Aim:
How many lines in the material below contain the word "balance"? Reply with the number alone.

--- Begin Excerpted data ---

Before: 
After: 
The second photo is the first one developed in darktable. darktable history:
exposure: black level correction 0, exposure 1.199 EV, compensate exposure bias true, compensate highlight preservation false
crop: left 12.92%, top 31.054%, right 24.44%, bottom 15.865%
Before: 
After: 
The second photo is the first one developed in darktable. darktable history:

--- End Excerpted data ---
--- Begin Excerpted data ---

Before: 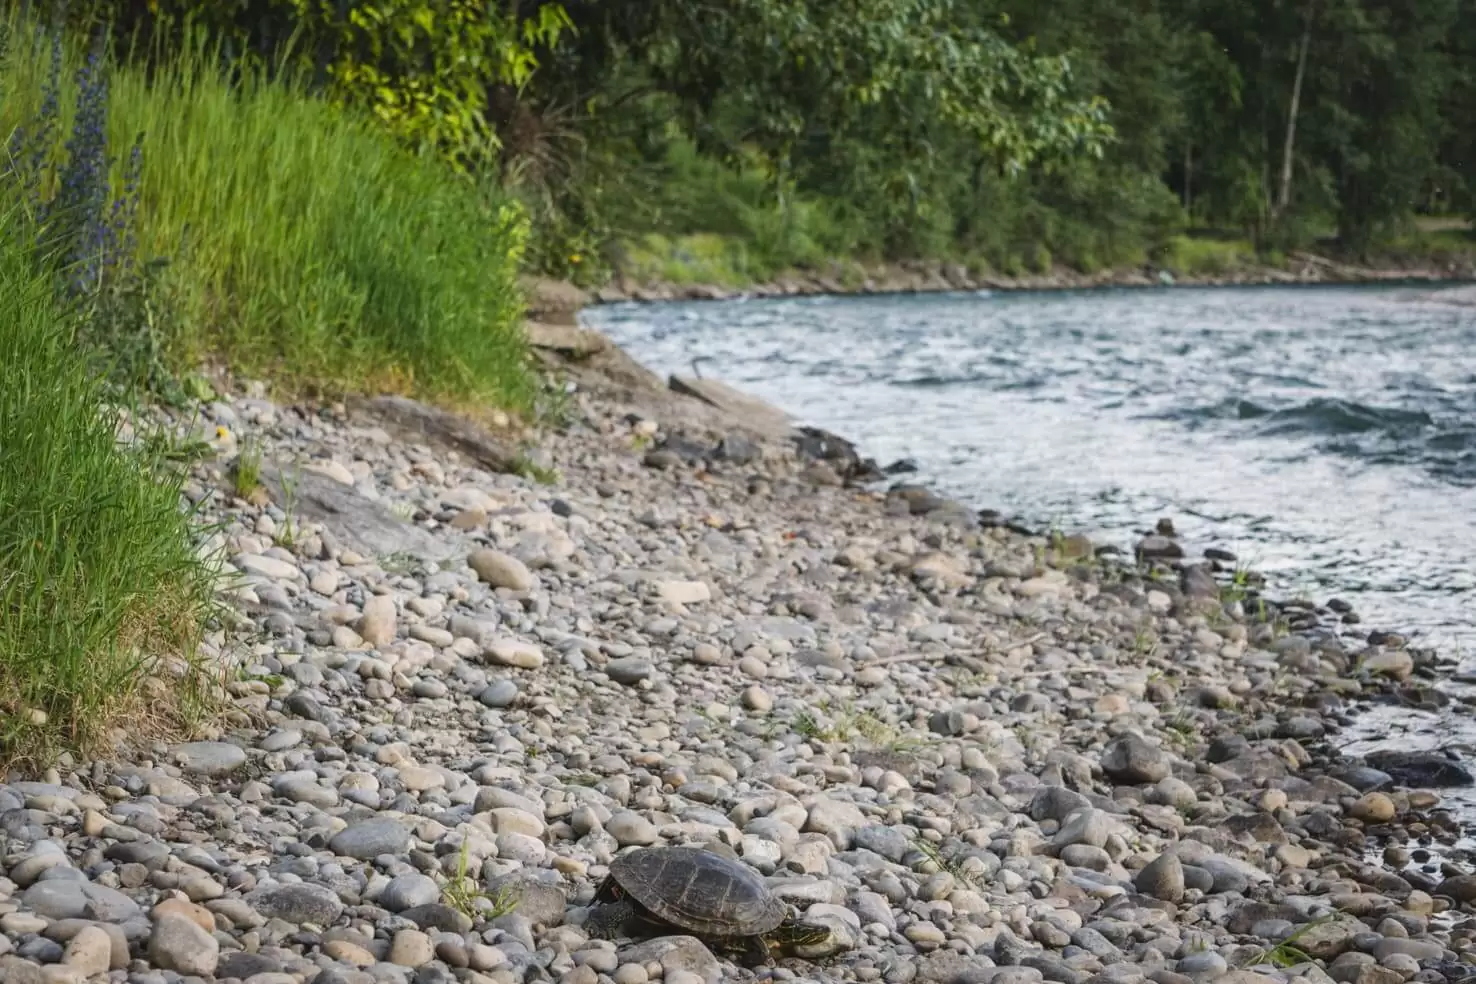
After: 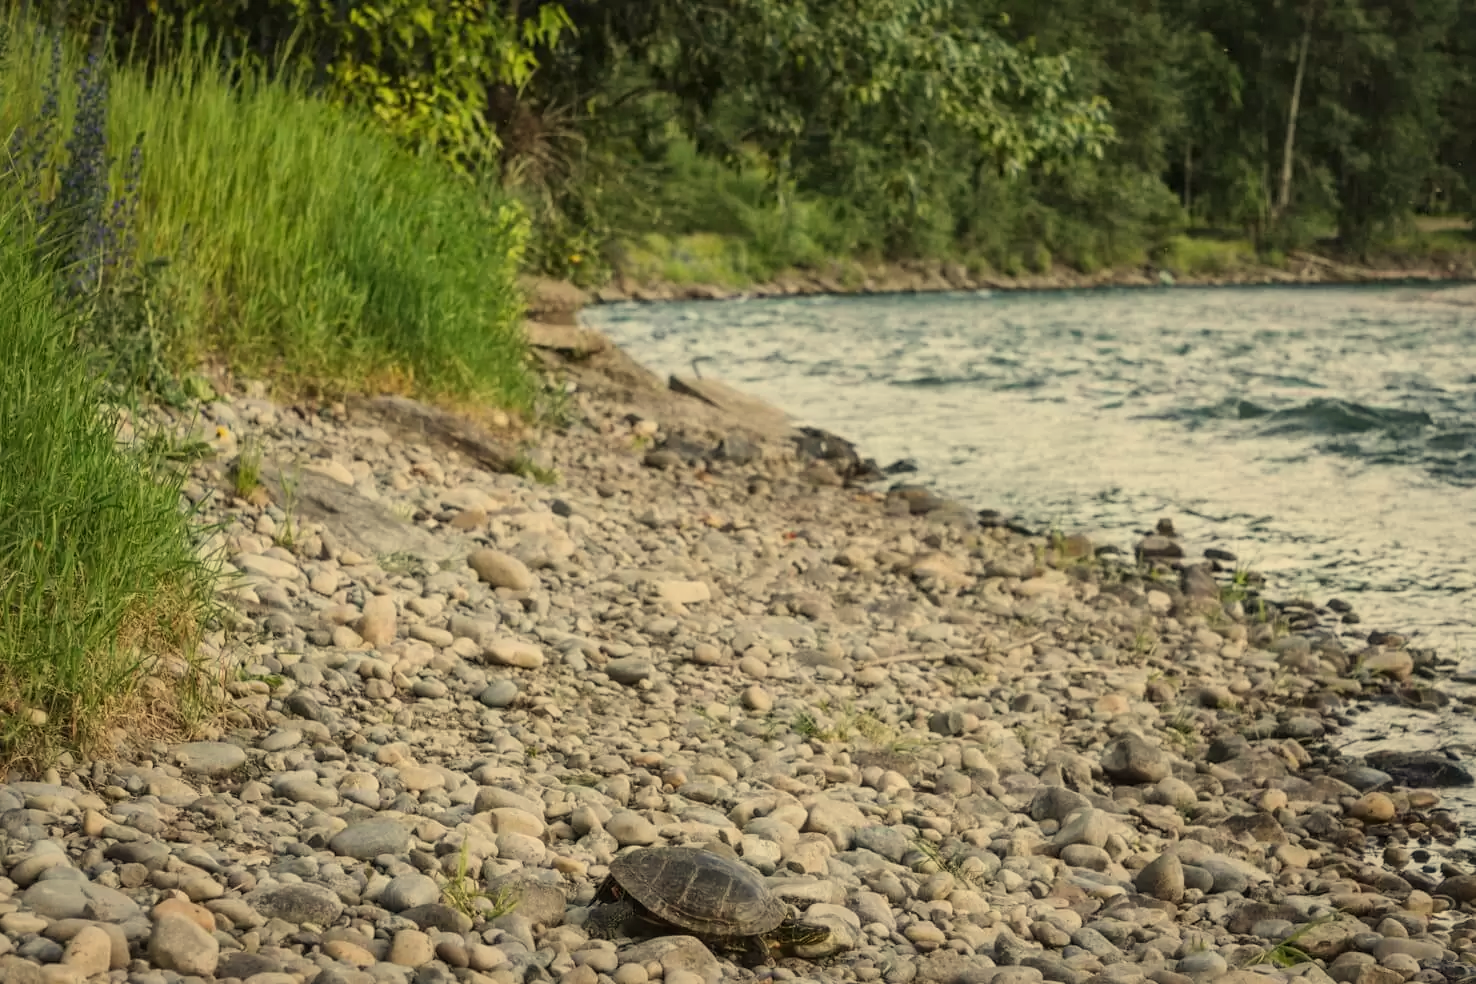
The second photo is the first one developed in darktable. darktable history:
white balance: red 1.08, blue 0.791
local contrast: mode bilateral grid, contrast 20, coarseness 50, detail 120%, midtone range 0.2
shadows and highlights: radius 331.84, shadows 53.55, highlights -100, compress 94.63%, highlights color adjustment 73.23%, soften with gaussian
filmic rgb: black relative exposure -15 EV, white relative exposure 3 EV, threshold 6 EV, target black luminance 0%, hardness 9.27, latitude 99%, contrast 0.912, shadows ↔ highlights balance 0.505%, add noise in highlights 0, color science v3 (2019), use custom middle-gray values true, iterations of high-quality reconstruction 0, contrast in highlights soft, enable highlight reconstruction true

--- End Excerpted data ---

Answer to the task:
2